_Task objective_
Convert the material below into a two-column CSV with the columns request and response. Give one row per request, with its text and its complete answer each in a single quoted field and line breaks replaced by spaces, and leave the pictures out.
*** Information supplied ***
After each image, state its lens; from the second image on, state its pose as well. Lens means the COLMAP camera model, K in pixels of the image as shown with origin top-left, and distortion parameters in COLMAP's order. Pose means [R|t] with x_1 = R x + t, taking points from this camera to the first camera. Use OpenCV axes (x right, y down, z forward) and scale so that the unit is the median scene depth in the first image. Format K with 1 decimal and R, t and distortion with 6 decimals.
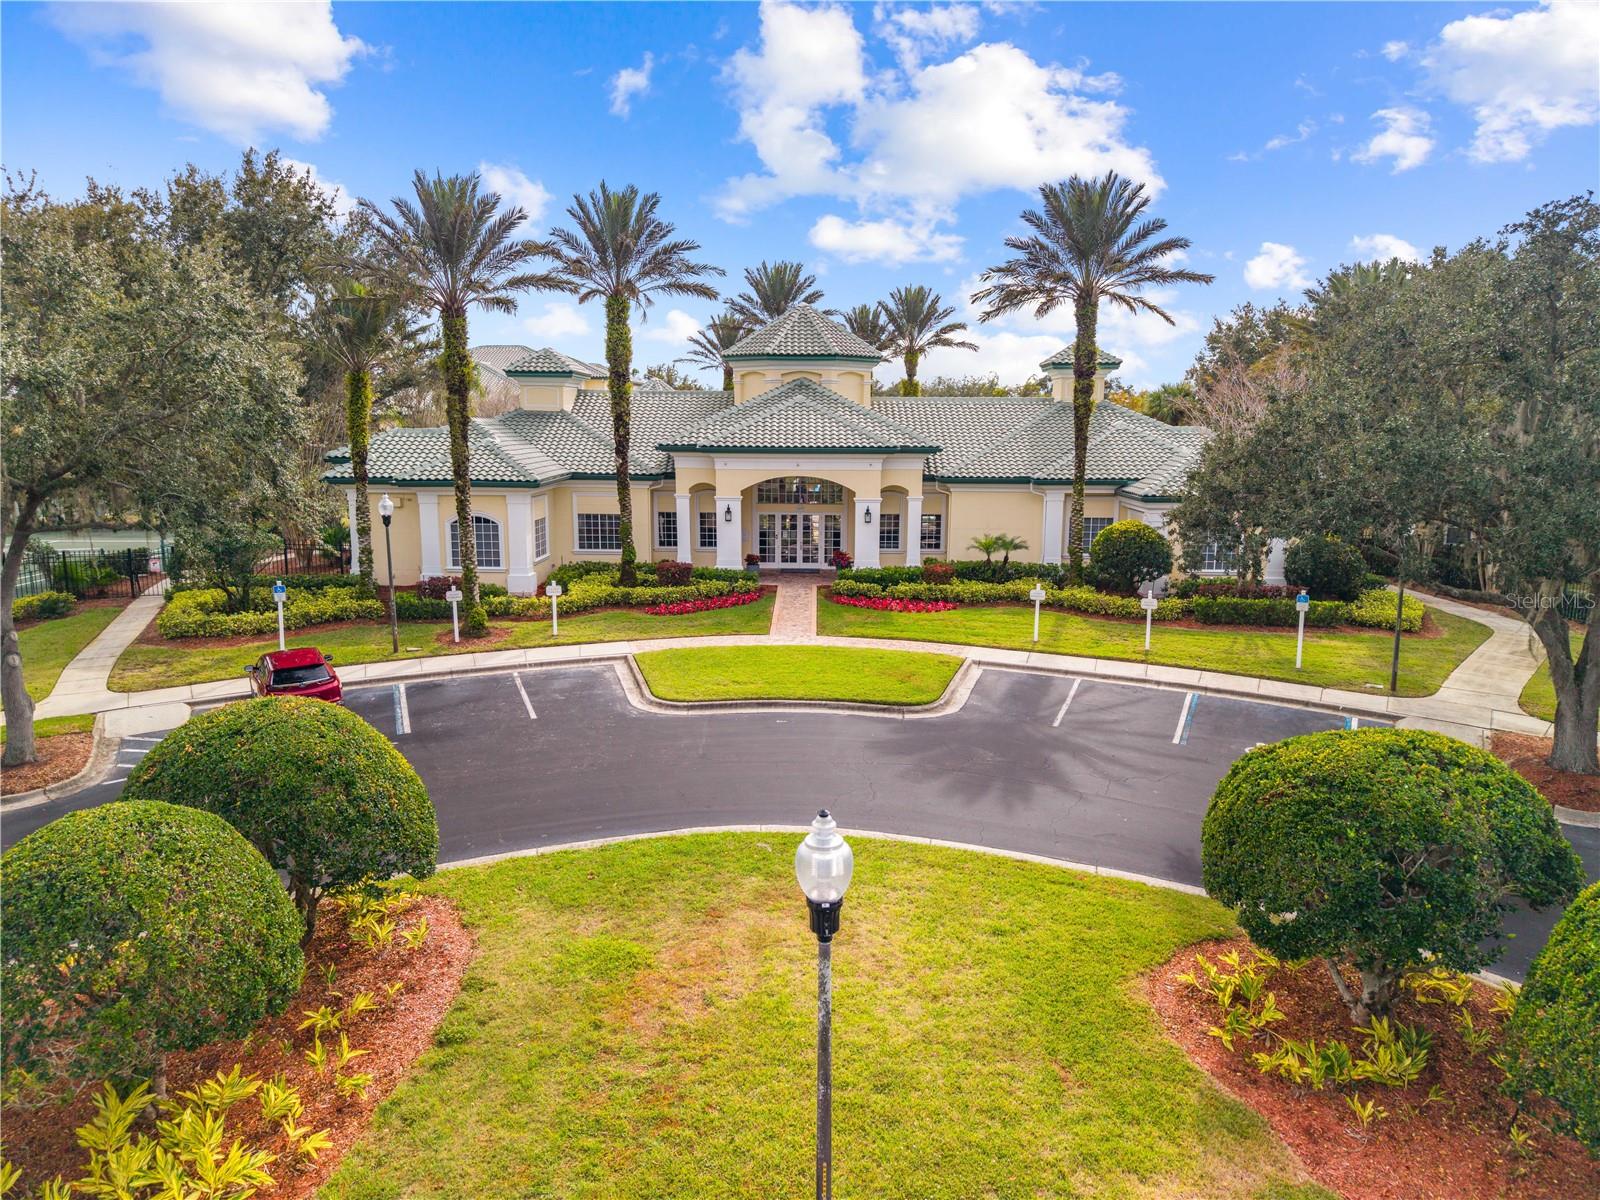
lens RADIAL K [[1363.7, 0, 692.5], [0, 1363.7, 700.0], [0, 0, 1]] dist [0.002850, -0.001993]
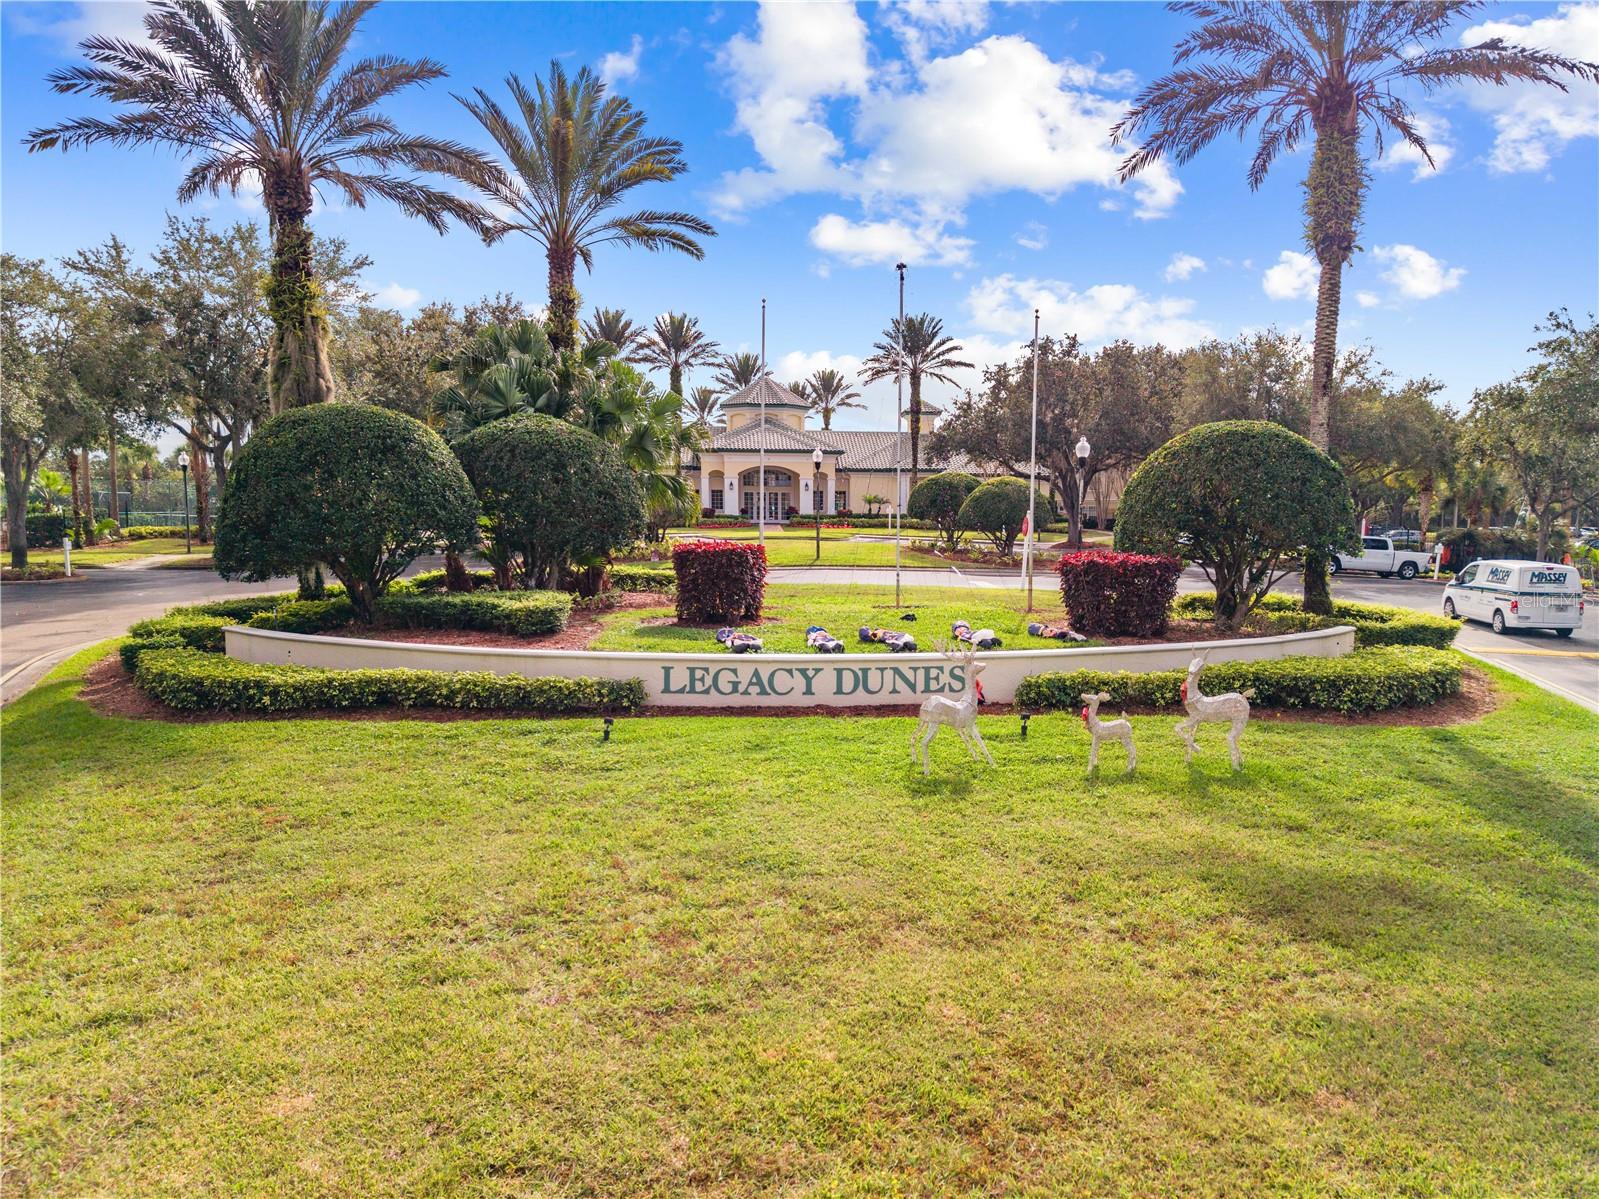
lens RADIAL K [[1086.5, 0, 808.5], [0, 1086.5, 596.5], [0, 0, 1]] dist [0.031041, -0.021553]
pose [[0.990353, -0.008904, 0.138280, -0.074343], [0.021430, 0.995769, -0.089359, 0.145230], [-0.136899, 0.091460, 0.986354, -0.447174]]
*** End of Information supplied ***
_Solution for this task_
request,response
"After each image, state its lens; from the second image on, state its pose as well. Lens means the COLMAP camera model, K in pixels of the image as shown with origin top-left, and distortion parameters in COLMAP's order. Pose means [R|t] with x_1 = R x + t, taking points from this camera to the first camera. Use OpenCV axes (x right, y down, z forward) and scale so that the unit is the median scene depth in the first image. Format K with 1 decimal and R, t and distortion with 6 decimals.","lens RADIAL K [[1363.7, 0, 692.5], [0, 1363.7, 700.0], [0, 0, 1]] dist [0.002850, -0.001993] lens RADIAL K [[1086.5, 0, 808.5], [0, 1086.5, 596.5], [0, 0, 1]] dist [0.031041, -0.021553] pose [[0.990353, -0.008904, 0.138280, -0.074343], [0.021430, 0.995769, -0.089359, 0.145230], [-0.136899, 0.091460, 0.986354, -0.447174]]"